ABSTRACT

In the last chapter, I argued that the late nineteenth and twentieth centuries have been pervaded by a sense that there is an excess of memory. I traced the development of the discourse of trauma, which is characterized by an emphasis on the overwhelming or possessive power of the past, from its nineteenth-century origins to the present. This final chapter aims to explore an alternative strand of twentieth-century memory discourse, namely the notion of ‘collective memory’. ‘Collective memory’ emerged as an object of scholarly study in the early twentieth century. Maurice Halbwachs’ two books The Social Frameworks of Memory (1925; translated as On Collective Memory, 1992) and The Collective Memory (published posthumously in 1950) argued that memory was a specifically social phenomenon.

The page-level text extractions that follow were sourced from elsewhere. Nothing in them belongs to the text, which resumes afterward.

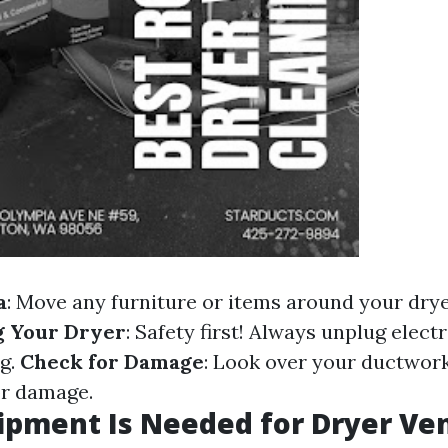
a
: Move any furniture or items around your drye
g Your Dryer
: Safety first! Always unplug elect
ng.
Check for Damage
: Look over your ductwork
or damage.
pment Is Needed for Dryer Ve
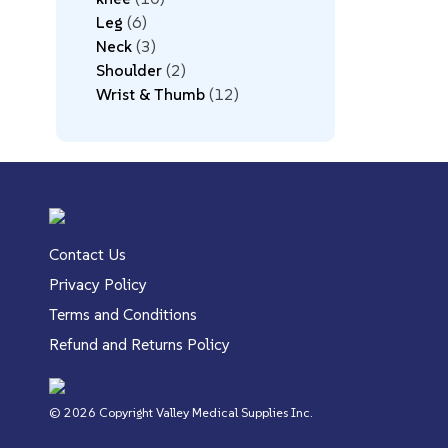
Leg
6
Neck
3
Shoulder
2
Wrist & Thumb
12
Contact Us
Privacy Policy
Terms and Conditions
Refund and Returns Policy
© 2026 Copyright Valley Medical Supplies Inc.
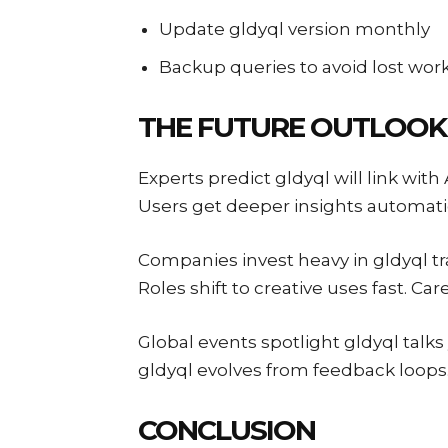
Update gldyql version monthly
Backup queries to avoid lost wor
THE FUTURE OUTLOOK
Experts predict gldyql will link wit
Users get deeper insights automatic
Companies invest heavy in gldyql tra
Roles shift to creative uses fast. Car
Global events spotlight gldyql talks
gldyql evolves from feedback loop
CONCLUSION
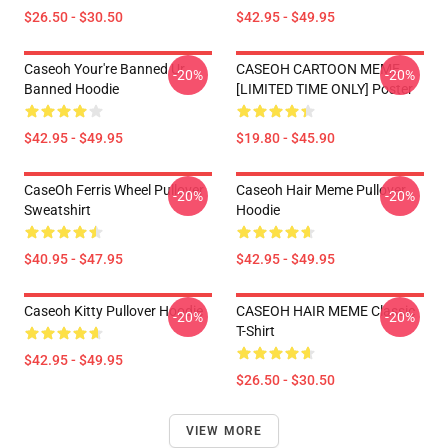
$26.50 - $30.50
$42.95 - $49.95
Caseoh Your're Banned Ur
CASEOH CARTOON MEME
-20%
-20%
Banned Hoodie
[LIMITED TIME ONLY] Poster
$42.95 - $49.95
$19.80 - $45.90
CaseOh Ferris Wheel Pullover
Caseoh Hair Meme Pullover
-20%
-20%
Sweatshirt
Hoodie
$40.95 - $47.95
$42.95 - $49.95
Caseoh Kitty Pullover Hoodie
CASEOH HAIR MEME Classic
-20%
-20%
T-Shirt
$42.95 - $49.95
$26.50 - $30.50
VIEW MORE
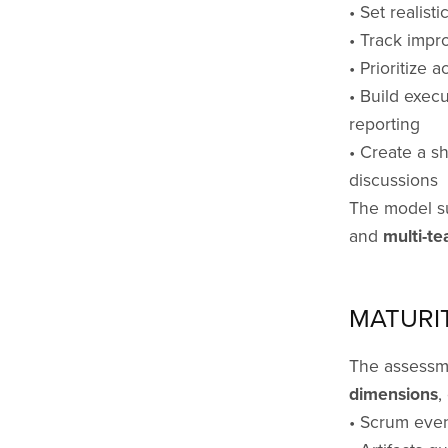
• Set realist
• Track impr
• Prioritize 
• Build exec
reporting
• Create a s
discussions
The model s
and
multi-te
MATURI
The assessm
dimensions
,
• Scrum even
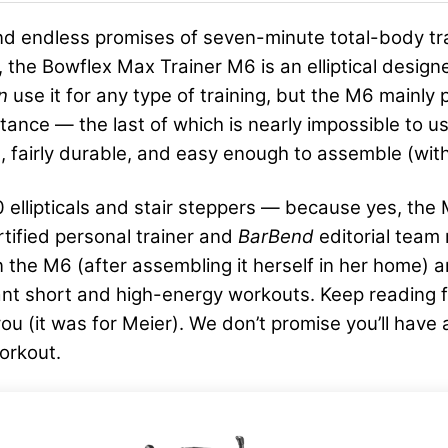
 find endless promises of seven-minute total-body t
 the Bowflex Max Trainer M6 is an elliptical designed
an
use it for any type of training, but the M6 mainly
esistance — the last of which is nearly impossible t
, fairly durable, and easy enough to assemble (with
llipticals and stair steppers — because yes, the M6 
rtified personal trainer and
BarBend
editorial team
the M6 (after assembling it herself in her home) an
nt short and high-energy workouts. Keep reading fo
r you (it was for Meier). We don’t promise you’ll hav
orkout.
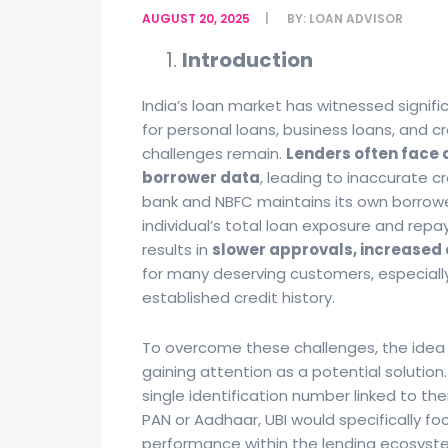
AUGUST 20, 2025
BY:
LOAN ADVISOR
Introduction
India’s loan market has witnessed signif
for personal loans, business loans, and c
challenges remain.
Lenders often face 
borrower data
, leading to inaccurate cr
bank and NBFC maintains its own borrower
individual’s total loan exposure and repa
results in
slower approvals, increased o
for many deserving customers, especially
established credit history.
To overcome these challenges, the idea 
gaining attention as a potential solution
single identification number linked to thei
PAN or Aadhaar, UBI would specifically f
performance within the lending ecosyst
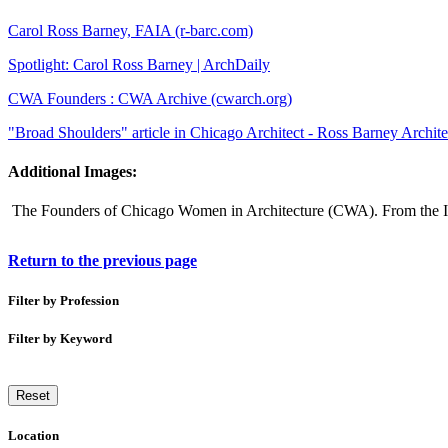
Carol Ross Barney, FAIA (r-barc.com)
Spotlight: Carol Ross Barney | ArchDaily
CWA Founders : CWA Archive (cwarch.org)
"Broad Shoulders" article in Chicago Architect - Ross Barney Archite
Additional Images:
The Founders of Chicago Women in Architecture (CWA). From the I
Return to the previous page
Filter by Profession
Filter by Keyword
Reset
Location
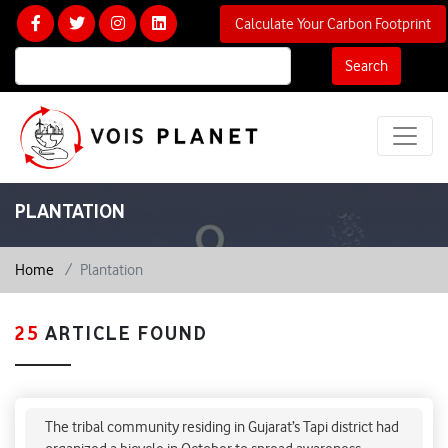
Calculate Your Carbon Footprint
Search
PLANTATION
Home
Plantation
25
ARTICLE FOUND
Vedanta’s zinc smelter plant in south Gujarat
faces backlash by Adivasi community
The tribal community residing in Gujarat’s Tapi district had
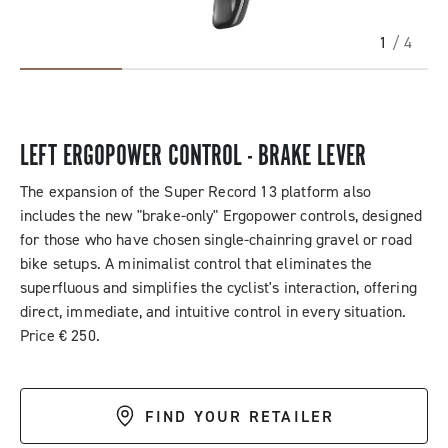
1
/ 4
LEFT ERGOPOWER CONTROL - BRAKE LEVER
The expansion of the Super Record 13 platform also
includes the new "brake-only" Ergopower controls, designed
for those who have chosen single-chainring gravel or road
bike setups. A minimalist control that eliminates the
superfluous and simplifies the cyclist's interaction, offering
direct, immediate, and intuitive control in every situation.
Price € 250.
FIND YOUR RETAILER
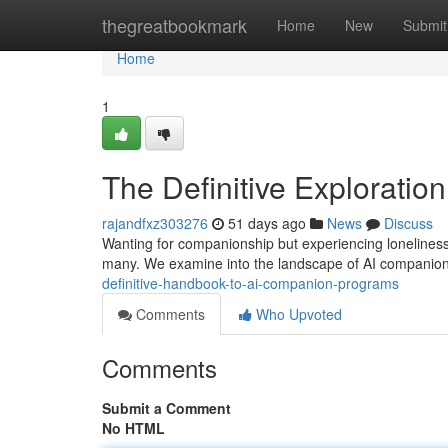
Home
thegreatbookmark
Home
New
Submit
Home
1
The Definitive Exploration 
rajandfxz303276
51 days ago
News
Discuss
Wanting for companionship but experiencing loneliness
many. We examine into the landscape of AI companion
definitive-handbook-to-ai-companion-programs
Comments
Who Upvoted
Comments
Submit a Comment
No HTML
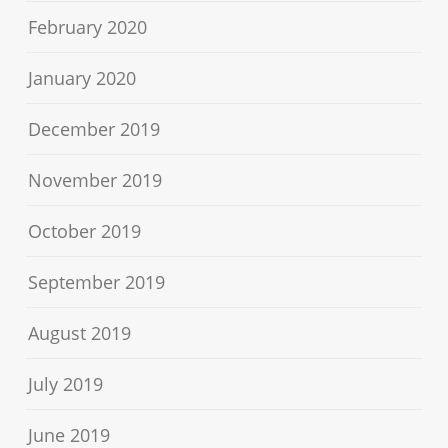
February 2020
January 2020
December 2019
November 2019
October 2019
September 2019
August 2019
July 2019
June 2019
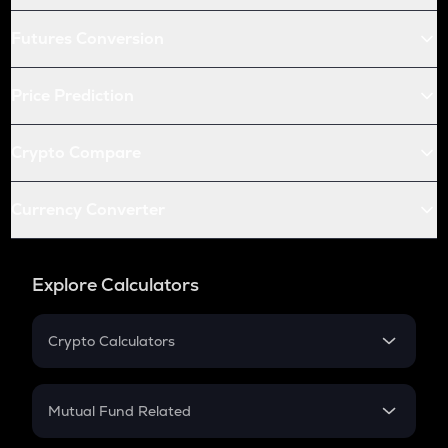
Futures Conversion
Price Prediction
Crypto Compare
Currency Converter
Explore Calculators
Crypto Calculators
Crypto SIP Calculator
Crypto Return
Mutual Fund Related
Crypto Tax
Mutual Fund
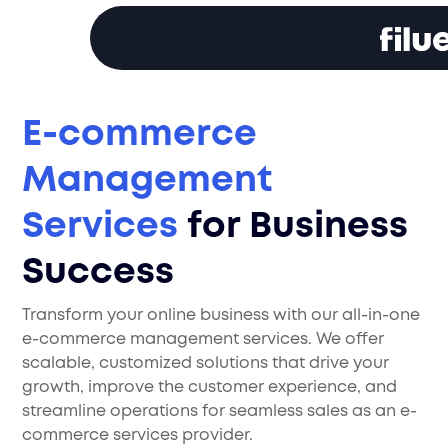
E-commerce
Management
Services
for Business
Success
Transform your online business with our all-in-one
e-commerce management services. We offer
scalable, customized solutions that drive your
growth, improve the customer experience, and
streamline operations for seamless sales as an e-
commerce services provider.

The first translation of Halbwachs’ The Collective Memory into English in 1980 precipitated a scholarly boom. This was marked in particular by the publication of Yosef Hayim Yerushalmi’s Zakhor: Jewish History and Jewish Memory (1982) and Pierre Nora’s influential edited anthology Les Lieux de mémoire [Realms of Memory] (1984-92). Other key works followed in the early 1990s, including James Young’s The Texture of Memory (1993) and Jay Winter’s Sites of Memory, Sites of Mourning (1995).